I have asked for and received pay rises and/or increased starting salaries many times in my working life. Sometimes I don't get what I asked for but there is always some movement.

The information you need to go in armed with is:

  • What is the market rate for your role? If you left and they had to recruit, how much would they be paying them?
  • What value added do you bring? Are you doing anything over and above your original job spec?
  • Has the value of what you bring to the company increased? If you've negotiated (for example) RPI increases in fees, why isn't that extra income reflected in your salary with an inflationary uplift?

Honestly, the worst they can do is say no and then you're in a position where you can consider your options. Women are terrible at this - we're conditioned to be grateful, to put up and shut up. You need to put your social conditioning aside and ask.

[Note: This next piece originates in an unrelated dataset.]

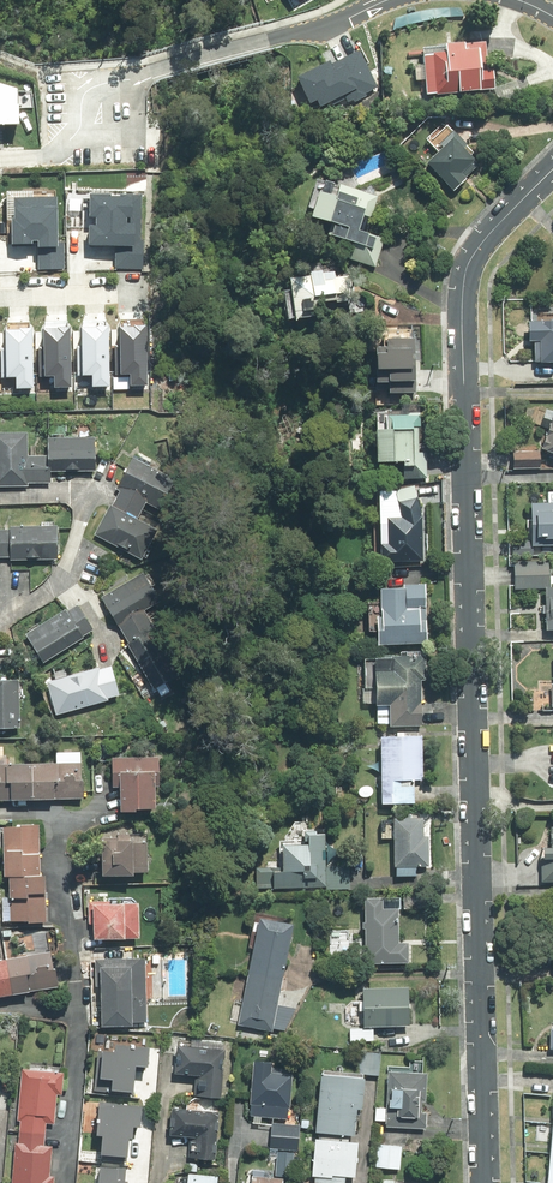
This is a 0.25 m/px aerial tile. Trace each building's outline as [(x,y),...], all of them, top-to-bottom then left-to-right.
[(427,52),(430,94),(498,88),(496,69),(492,69),(490,41),(450,44),(451,50),(427,52)] [(329,61),(297,77),(310,102),(317,99),(321,108),(346,95),(349,100),(376,86),(374,82),(377,80),(361,48),(331,64),(329,61)] [(21,66),(0,60),(0,83),(21,83),(21,66)] [(455,189),(483,165),(474,154),(476,152),(451,124),(431,141),(440,151),(430,161),(455,189)] [(143,172),(89,173),(89,233),(119,233),(119,246),(144,246),(143,172)] [(57,177),(10,176),(9,232),(42,233),(42,250),(63,250),(63,225),(56,225),(57,177)] [(352,259),(377,267),(387,237),(368,231),(380,196),(321,177),(311,207),(318,209),(316,214),(336,221),(332,232),(358,241),(352,259)] [(303,275),(295,277),(301,320),(358,311),(352,275),(342,276),(340,264),(324,266),(323,262),(301,265),(303,275)] [(144,313),(116,314),(117,363),(125,363),(126,371),(146,370),(144,313)] [(69,316),(40,316),(39,366),(51,366),(51,375),(68,375),(69,316)] [(106,317),(78,317),(78,366),(89,366),(88,372),(106,372),(106,317)] [(35,319),(2,318),(1,366),(13,367),(13,377),(34,378),(35,319)] [(410,385),(412,321),(369,320),(367,383),(410,385)] [(532,321),(532,341),(537,341),(538,362),(552,361),(552,320),(532,321)] [(423,426),(423,412),(382,413),(383,466),(408,465),(408,478),(430,478),(429,451),(419,451),(418,426),(423,426)] [(552,451),(552,422),(544,448),(552,451)] [(0,431),(0,484),(29,485),(29,482),(53,483),(54,469),(48,469),(48,455),(29,454),(30,432),(0,431)] [(101,437),(50,436),(49,457),(101,458),(101,437)] [(542,468),(542,450),(515,450),(515,469),(542,468)] [(177,478),(136,456),(119,488),(122,489),(97,535),(143,560),(161,527),(141,517),(149,503),(160,509),(177,478)] [(384,562),(426,561),(425,517),(417,485),(398,489),(405,518),(390,518),(390,542),(384,543),(384,562)] [(528,495),(529,546),(552,546),(552,495),(528,495)] [(11,558),(11,560),(61,560),(61,525),(11,525),(11,529),(0,529),(0,558),(11,558)] [(551,584),(550,560),(515,560),(516,588),(548,588),(548,628),(552,628),(552,584),(551,584)] [(145,571),(102,596),(159,693),(173,685),(170,680),(185,671),(149,609),(162,602),(145,571)] [(406,585),(384,585),(384,613),(381,613),(381,642),(429,642),(428,582),(406,582),(406,585)] [(78,602),(26,632),(43,661),(95,631),(78,602)] [(392,725),(424,725),(424,679),(428,679),(428,653),(379,653),(379,703),(392,703),(392,725)] [(113,664),(47,680),(57,716),(122,700),(113,664)] [(0,679),(0,728),(22,728),(23,679),(0,679)] [(425,779),(425,734),(383,735),(384,802),(417,802),(417,780),(425,779)] [(163,787),(164,755),(131,755),(131,746),(97,746),(97,762),(113,763),(112,786),(123,786),(123,811),(139,811),(139,808),(159,808),(160,787),(163,787)] [(86,799),(86,750),(58,750),(58,761),(16,761),(16,747),(0,747),(0,798),(86,799)] [(397,837),(397,875),(418,875),(419,865),(431,865),(431,835),(425,835),(426,816),(384,816),(384,837),(397,837)] [(23,828),(4,827),(4,851),(6,851),(5,876),(12,876),(12,895),(4,895),(4,921),(48,922),(49,874),(44,874),(44,849),(41,849),(41,823),(23,823),(23,828)] [(328,865),(328,832),(319,832),(319,828),(307,828),(307,839),(312,839),(312,841),(286,841),(286,868),(276,868),(276,887),(351,887),(351,865),(328,865)] [(136,841),(136,840),(132,839),(132,832),(118,832),(118,839),(106,838),(104,872),(138,874),(138,870),(149,871),(150,842),(136,841)] [(543,881),(552,881),(552,844),(542,845),(543,881)] [(404,908),(428,908),(428,892),(404,892),(404,908)] [(368,962),(411,962),(411,941),(401,941),(401,906),(398,906),(398,895),(368,895),(368,962)] [(141,937),(141,902),(90,902),(90,919),(95,919),(95,937),(141,937)] [(280,1005),(297,922),(262,915),(240,1024),(291,1034),(296,1008),(280,1005)] [(49,928),(0,938),(0,995),(60,983),(49,928)] [(113,951),(113,958),(97,958),(96,980),(103,980),(102,1025),(136,1025),(136,1022),(146,1023),(148,958),(127,958),(128,951),(113,951)] [(410,984),(365,985),(366,1025),(411,1024),(410,984)] [(351,1028),(351,1041),(376,1040),(375,1027),(351,1028)] [(119,1050),(104,1049),(103,1077),(114,1078),(114,1088),(134,1089),(135,1063),(153,1064),(154,1045),(119,1043),(119,1050)] [(199,1075),(197,1096),(224,1098),(228,1048),(176,1045),(174,1074),(199,1075)] [(381,1074),(383,1052),(360,1050),(357,1072),(381,1074)] [(252,1114),(289,1118),(295,1067),(274,1065),(275,1060),(258,1058),(252,1114)] [(22,1067),(19,1120),(22,1120),(20,1141),(16,1141),(13,1182),(55,1182),(55,1175),(52,1174),(54,1145),(44,1144),(46,1122),(55,1123),(57,1095),(65,1095),(66,1070),(22,1067)] [(430,1071),(390,1069),(387,1126),(428,1128),(429,1111),(423,1111),(424,1100),(428,1100),(430,1071)] [(324,1070),(318,1130),(357,1134),(360,1106),(365,1107),(368,1075),(324,1070)] [(108,1102),(100,1101),(98,1134),(103,1134),(102,1154),(129,1156),(131,1125),(143,1125),(144,1104),(118,1102),(118,1105),(108,1105),(108,1102)] [(221,1109),(173,1106),(171,1135),(190,1136),(189,1157),(218,1159),(221,1109)] [(302,1124),(274,1121),(271,1148),(299,1151),(302,1124)] [(317,1137),(314,1174),(317,1175),(316,1182),(347,1182),(347,1176),(358,1177),(361,1141),(317,1137)] [(401,1169),(403,1145),(379,1143),(377,1167),(401,1169)] [(296,1152),(279,1150),(276,1175),(293,1177),(296,1152)] [(131,1180),(121,1179),(122,1166),(103,1165),(102,1182),(131,1182),(131,1180)] [(188,1173),(187,1182),(221,1182),(221,1175),(188,1173)] [(285,1177),(252,1173),(251,1182),(285,1182),(285,1177)]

TheFlis · 14/11/2023 19:11

You also need to remember that given current inflation, got salary is now worth considerably less than it was 3 years ago. I bet the company has increased their charges in the last 3 years to allow for that.

oldestmumaintheworld · 14/11/2023 19:23

I've always asked for pay rises. Why wouldn't I? I know my worth to the organisation and so do they. It's important to calculate what the organisation can afford, what the rate of inflation is and how much I earn for them. Then ask for 10% more to negotiate down from. It's business not personal.

DaftyLass · 15/11/2023 05:04

I used to work in places that had structured pay raises based off annual performance reviews. Small increases, used a formula, all pay was openly discussed.
Where I work now is different , I negotiate my pay as my role changes and I take in new projects and responsibilities.

MermaidMummy06 · 15/11/2023 05:45

My DH's bosses give pay rises at the annual review. But, they are a paltry % based rise (accountants, lol) based on length of service rather than performance.

A few years ago DH went in armed with data & job ads to show they were seriously underpaying him. They tried to poke holes in his data but did come back with what he asked for, knowing since he was aware what he could earn elsewhere, they had no choice. It was nerve racking though.